EXERCISE DETAILS - Should pictures appear among the records, leave them out, and copy exactly only the lines from the first through the one with "there is an", inclusive.

(Document images with source code)

Content starts

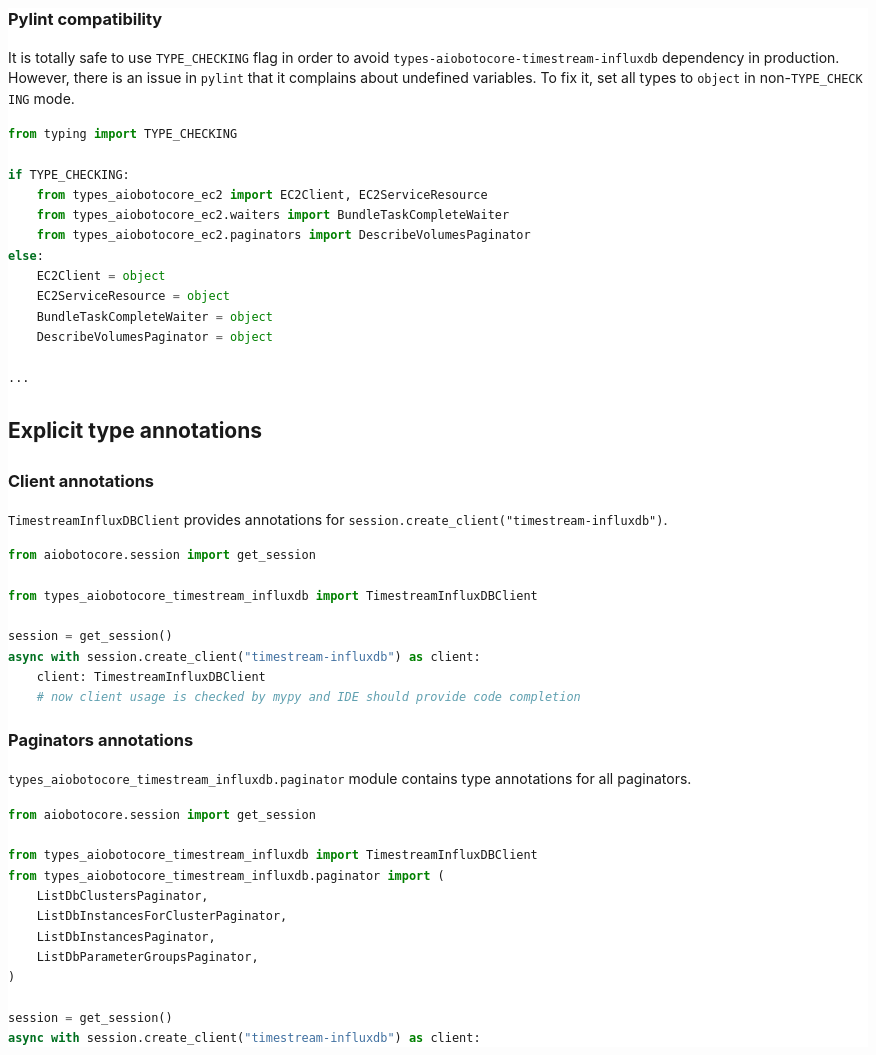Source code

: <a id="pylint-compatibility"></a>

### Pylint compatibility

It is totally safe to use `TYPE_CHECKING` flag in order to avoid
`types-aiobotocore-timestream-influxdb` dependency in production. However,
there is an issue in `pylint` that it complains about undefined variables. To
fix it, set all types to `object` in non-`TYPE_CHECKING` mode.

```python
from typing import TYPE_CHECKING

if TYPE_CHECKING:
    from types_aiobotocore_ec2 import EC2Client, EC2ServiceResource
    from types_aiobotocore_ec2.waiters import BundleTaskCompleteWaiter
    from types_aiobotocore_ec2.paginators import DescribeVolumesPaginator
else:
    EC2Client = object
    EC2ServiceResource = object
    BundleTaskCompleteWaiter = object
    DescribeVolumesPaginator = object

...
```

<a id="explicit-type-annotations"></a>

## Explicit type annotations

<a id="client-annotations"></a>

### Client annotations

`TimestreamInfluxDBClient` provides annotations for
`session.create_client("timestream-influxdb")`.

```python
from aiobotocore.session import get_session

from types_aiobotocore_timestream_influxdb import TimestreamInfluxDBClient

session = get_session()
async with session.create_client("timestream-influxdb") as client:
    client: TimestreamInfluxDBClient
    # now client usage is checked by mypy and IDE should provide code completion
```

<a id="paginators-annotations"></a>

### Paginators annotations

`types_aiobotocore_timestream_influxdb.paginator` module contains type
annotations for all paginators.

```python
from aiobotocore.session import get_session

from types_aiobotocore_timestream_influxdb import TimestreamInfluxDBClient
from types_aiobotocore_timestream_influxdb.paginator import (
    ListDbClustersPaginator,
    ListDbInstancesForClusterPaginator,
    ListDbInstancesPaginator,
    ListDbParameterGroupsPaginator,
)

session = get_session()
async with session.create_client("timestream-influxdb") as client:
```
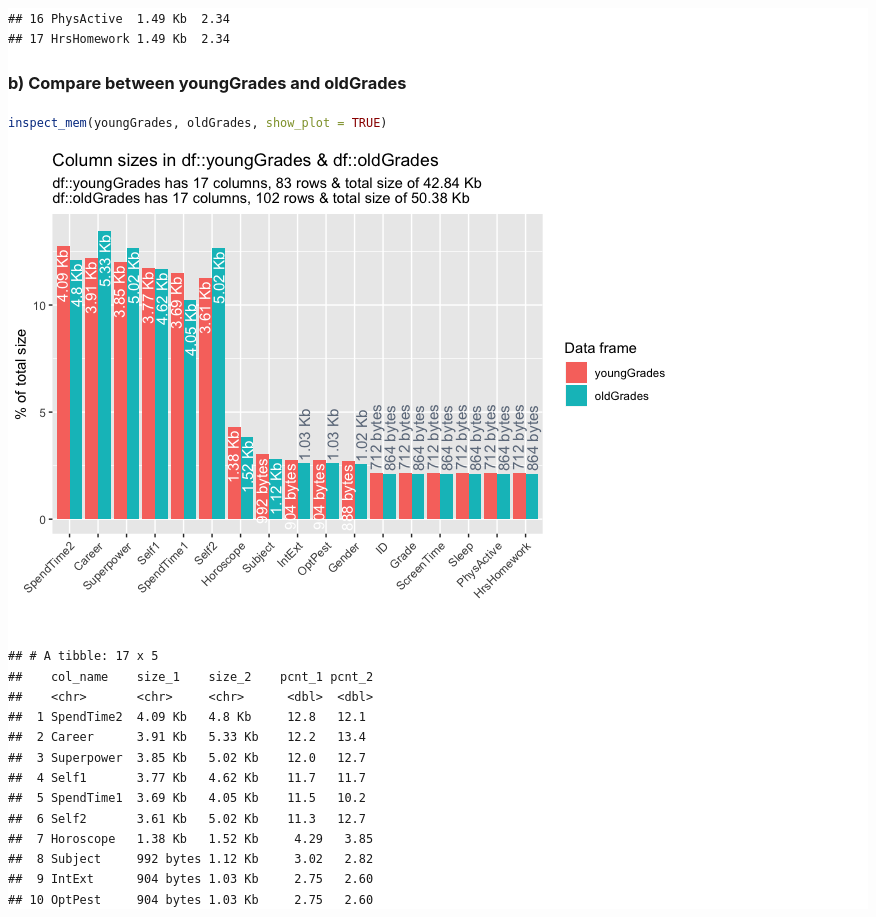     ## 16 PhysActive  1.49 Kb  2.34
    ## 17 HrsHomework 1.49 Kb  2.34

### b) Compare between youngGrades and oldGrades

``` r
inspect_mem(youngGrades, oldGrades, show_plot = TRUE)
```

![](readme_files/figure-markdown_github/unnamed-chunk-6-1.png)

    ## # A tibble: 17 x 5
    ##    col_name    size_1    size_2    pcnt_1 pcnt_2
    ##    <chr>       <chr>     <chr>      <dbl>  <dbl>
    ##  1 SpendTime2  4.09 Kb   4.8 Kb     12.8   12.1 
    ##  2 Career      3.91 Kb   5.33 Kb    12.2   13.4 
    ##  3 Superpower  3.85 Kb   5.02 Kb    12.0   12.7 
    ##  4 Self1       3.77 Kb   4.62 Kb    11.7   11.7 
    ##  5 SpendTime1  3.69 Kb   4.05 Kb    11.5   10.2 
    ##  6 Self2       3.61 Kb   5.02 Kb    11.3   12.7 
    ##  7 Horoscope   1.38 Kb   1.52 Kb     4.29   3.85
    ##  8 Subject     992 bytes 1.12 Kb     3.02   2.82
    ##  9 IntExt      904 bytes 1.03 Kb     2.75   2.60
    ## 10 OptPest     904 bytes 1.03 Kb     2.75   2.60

Content ends

EXERCISE SOLUTION -
Source code

: <a id="pylint-compatibility"></a>

### Pylint compatibility

It is totally safe to use `TYPE_CHECKING` flag in order to avoid
`types-aiobotocore-timestream-influxdb` dependency in production. However,
there is an issue in `pylint` that it complains about undefined variables. To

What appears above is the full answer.